OKLAHOMA CITY – Oklahoma City's big Steven Adams proved himself perfect Friday, particularly when it mattered most, and his reeling Thunder team was just good enough to beat the Timberwolves for the first time in three meetings this season, 111-107 at Chesapeake Energy Arena.
Adams went 11-for-11 from the field and 5-for-5 from the free throw line and scored a career-high 27 points that included a crucial put-back after the ball slipped from Wolves center Karl-Anthony Towns' grasp with 26.2 seconds left.
Trailing by as many as 21 points in the second quarter, the Wolves pulled within three points three times and two once in the final 75 seconds, but Adams' final points of the night made it a 107-102 deficit from which the Wolves didn't recover.
This time, there was no miraculous finish, such as Andrew Wiggins' desperation three-point heave at the buzzer that beat the Thunder by two in Oklahoma City six weeks earlier.
"We dug a hole and we didn't rebound well enough to win," Wolves coach Tom Thibodeau said. "We didn't play our best."
This time around, Adams did the work inside with four of his six rebounds coming on the offensive backboard while teammate Paul George stretched the Wolves' defense to its breaking point with a 36-point night that included five threes.
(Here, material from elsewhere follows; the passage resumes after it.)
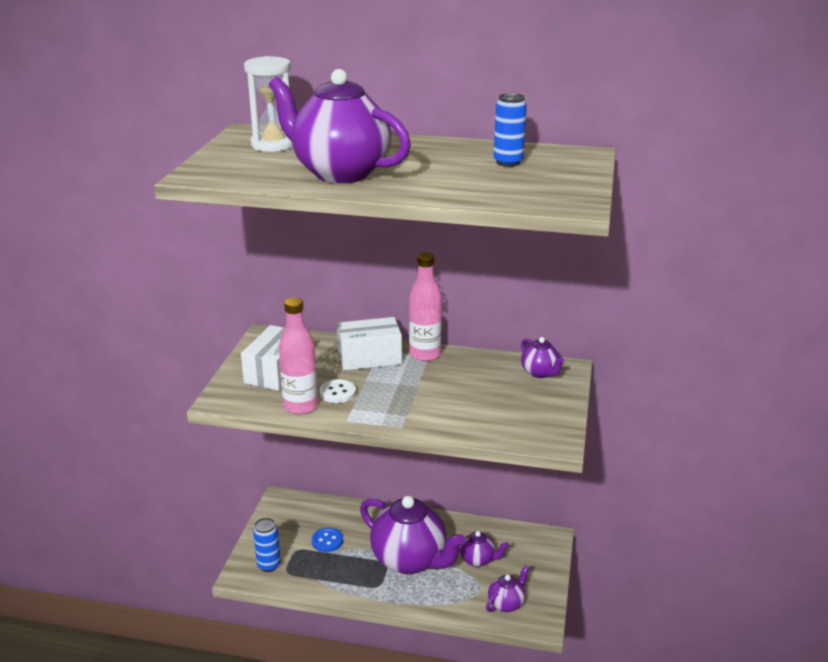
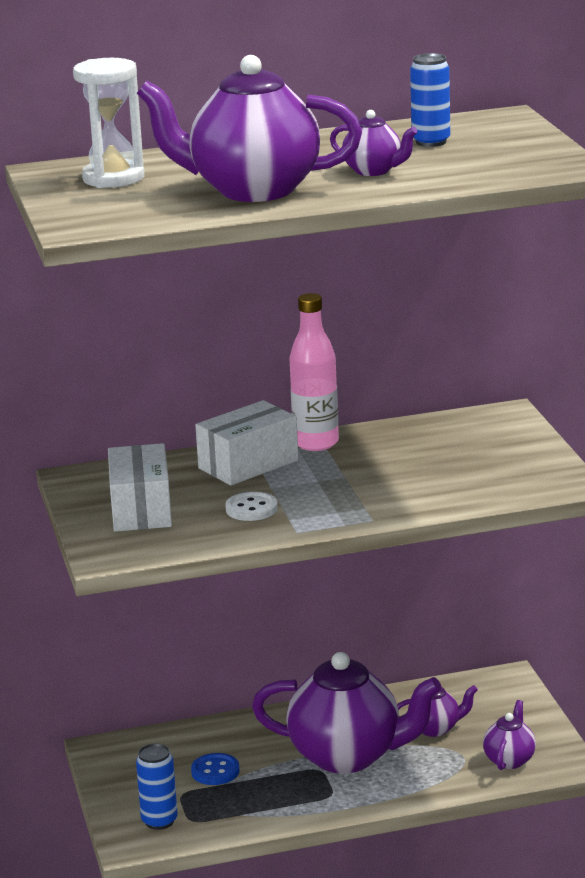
camera: 25 degrees left, 5 degrees down
(300, 406) = (221, 534): pink bottle -> none
(540, 373) = (479, 426): purple teapot -> purple teapot (374, 171)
Until Friday, the Thunder had lost three consecutive games and five of its past six.
The Thunder outrebounded the Wolves 42-26, winning with its size when Adams wasn't fighting foul trouble and then with quickness when Oklahoma City coach Billy Donovan went to smaller lineups.
Either way, Towns perhaps couldn't decide when he felt worse: Early on when he accidentally butted heads with the Thunder's Andre Roberson and needed five stitches to close a gash in his right eyelid or at game's end, when he couldn't corral a rebound that Adams did.